Figure 4 shows another embodiment 22 of the tongue-and- groove joint 21 of figure 3, by means of which the composite panels 20 of two successive element constructions can be fastened together. The edges 25, 25 ' and 26, 26' of the metal sheets 11, 11' of the composite panels 20 are' bent so far between those surfaces of the composite panels 20 which come against each other that a tongue-and-groove joint 22 can be formed of them. The tongue-and-groove joint 22 is produced when the edges 25, 25' and 26, 26' of both the metal sheets 11, 11' on either side of the thermal insulation layer 12 are bent towards each other over some distance. The bent edge is formed into a sheet metal fold 28, 28' and 29, 29'. Between the sheet metal folds 28', 29' remains an insulation fold 27 forming a so-called butt seam, the length of the fold corresponding in the main to the thickness of the composite panel 20, and its thickness being 5 mm. When successive composite panels 20 are joined together, the edges 25 and 25', and 26 and 26' of the metal sheets match and the sheet metal folds 28 and 28', and 29 and 29' come against each other. When the insulation fold 27 meets the surface of the insulation sheet remaining between the sheet metal folds 28 and 29, it presses tightly against the said surface. Sealings 60 are in addition placed between the tongue-and-groove joint 22 in the sheet metal fold 28', 29' to produce a fireproof and tight joint. With the solution relating to the invention, direct contact between the metal sheets 11 and 11' is prevented. Thus, in the element construction, the formation of cold bridges is

prevented, as is the spread of fire through the tongue-and- groove joint 22 in case of a fire. As sealing 60 between the tongue-and-groove joint 22 O-sealing can be used, for example. As O-sealing material for example, expanded rubber band, cellular rubber, or other equivalent material can be used. When, at the installation stage, the surfaces of the edges 25, 25' and 26, 26' are against each other, the fastening of the element constructions with respect to each other is always correct, and at the same time the correct deflection of the sealing 60 is achieved. By means of the jacket construction formed, the element constructions 10 can be classified into higher fire classes than could be done with the old construction methods.

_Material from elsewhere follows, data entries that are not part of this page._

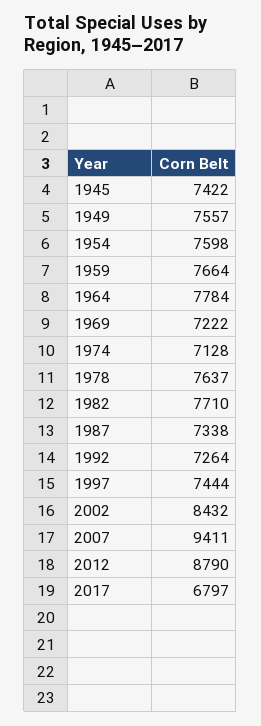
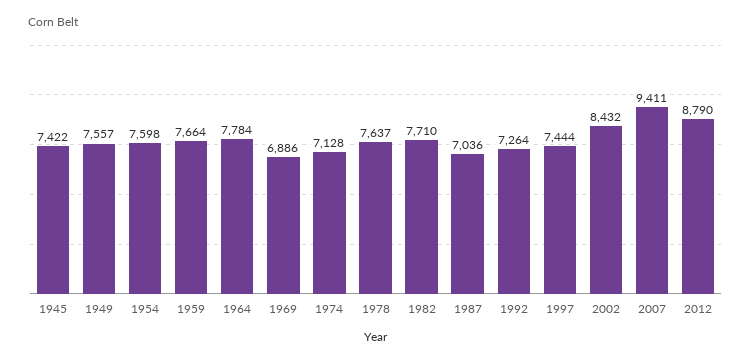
  {
    "1945": 7422,
    "1949": 7557,
    "1954": 7598,
    "1959": 7664,
    "1964": 7784,
-   "1969": 7222,
+   "1969": 6886,
    "1974": 7128,
    "1978": 7637,
    "1982": 7710,
-   "1987": 7338,
+   "1987": 7036,
    "1992": 7264,
    "1997": 7444,
    "2002": 8432,
    "2007": 9411,
-   "2012": 8790,
+   "2012": 8790
-   "2017": 6797
  }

Figure 5 shows how the composite panels 20 of two successive element constructions 10 are fastened together. The figure shows the tongue-and-groove joint 21 of figure 3. The parts of the element construction 10 can be joined by means of different tightening and fastening elements known as such. In the joint shown in the figure there are two L-shaped fastening elements 52, 52' for each screw fastening, which may be situated either inside or outside the element construction 10. The sample solution uses a fastening element 52, 52' fastened to the composite panel 20 by means of screws 31. As sealing materials 60, for example, expanded rubber band or cellular rubber can be used. Between the bottom surface of the fastening element 52, 52' coming against the sheet metal 11 and the sheet metal a sealing may also be placed if necessary. The fastening elements 52, 52' are joined to each other by means of clamp bolt joints 34. The sealing 60 placed ^■ between the edges of the tongue-and-groove joint 21 is compressed when the fastening elements 52 are tightened. As the surfaces of the the fastening elements coming against each other are locked together, the fastening of the duct system parts with respect to each other is always correct, and at the same time the correct deflection of the sealing 60 is achieved.

It is obvious to one skilled in the art that the different embodiments of the invention may vary within the scope of the claims presented below.